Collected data
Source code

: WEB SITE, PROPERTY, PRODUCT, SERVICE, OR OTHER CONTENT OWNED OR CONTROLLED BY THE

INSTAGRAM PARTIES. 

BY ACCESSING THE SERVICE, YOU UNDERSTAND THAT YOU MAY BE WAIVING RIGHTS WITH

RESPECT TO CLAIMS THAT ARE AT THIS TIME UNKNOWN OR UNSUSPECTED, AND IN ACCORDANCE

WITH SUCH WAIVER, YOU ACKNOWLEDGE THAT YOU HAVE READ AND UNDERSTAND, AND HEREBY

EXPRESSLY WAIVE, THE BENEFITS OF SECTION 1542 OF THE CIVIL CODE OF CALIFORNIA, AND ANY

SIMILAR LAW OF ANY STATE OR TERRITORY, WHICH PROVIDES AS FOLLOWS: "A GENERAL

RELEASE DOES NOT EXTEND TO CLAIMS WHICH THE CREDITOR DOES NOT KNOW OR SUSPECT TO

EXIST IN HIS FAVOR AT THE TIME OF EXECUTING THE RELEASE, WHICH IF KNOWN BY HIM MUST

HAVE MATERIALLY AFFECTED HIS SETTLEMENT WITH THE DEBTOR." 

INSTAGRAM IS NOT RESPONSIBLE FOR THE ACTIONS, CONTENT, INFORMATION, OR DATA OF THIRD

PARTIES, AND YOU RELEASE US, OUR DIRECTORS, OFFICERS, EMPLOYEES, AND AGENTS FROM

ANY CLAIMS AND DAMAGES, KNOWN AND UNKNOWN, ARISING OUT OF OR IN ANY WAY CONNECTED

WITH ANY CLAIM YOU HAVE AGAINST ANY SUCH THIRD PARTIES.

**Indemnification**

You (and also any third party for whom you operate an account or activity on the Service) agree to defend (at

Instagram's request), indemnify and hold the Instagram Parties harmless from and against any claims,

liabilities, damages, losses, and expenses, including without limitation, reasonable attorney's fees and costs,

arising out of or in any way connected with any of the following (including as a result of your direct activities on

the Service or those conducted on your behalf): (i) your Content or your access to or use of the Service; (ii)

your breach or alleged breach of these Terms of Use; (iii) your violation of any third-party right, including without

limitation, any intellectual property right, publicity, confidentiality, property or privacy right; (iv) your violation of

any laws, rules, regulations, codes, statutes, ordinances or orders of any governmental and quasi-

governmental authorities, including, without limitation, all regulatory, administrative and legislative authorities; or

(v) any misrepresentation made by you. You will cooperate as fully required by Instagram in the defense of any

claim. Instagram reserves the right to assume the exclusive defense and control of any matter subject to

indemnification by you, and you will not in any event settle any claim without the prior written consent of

WHAT THIS TASK INVOLVES>
Begin at the line containing "any laws, rules, regulations, codes, statutes, ordinances" and reproduce each line through the end of the records above.

EXERCISE OUTPUT>
any laws, rules, regulations, codes, statutes, ordinances or orders of any governmental and quasi-

governmental authorities, including, without limitation, all regulatory, administrative and legislative authorities; or

(v) any misrepresentation made by you. You will cooperate as fully required by Instagram in the defense of any

claim. Instagram reserves the right to assume the exclusive defense and control of any matter subject to

indemnification by you, and you will not in any event settle any claim without the prior written consent of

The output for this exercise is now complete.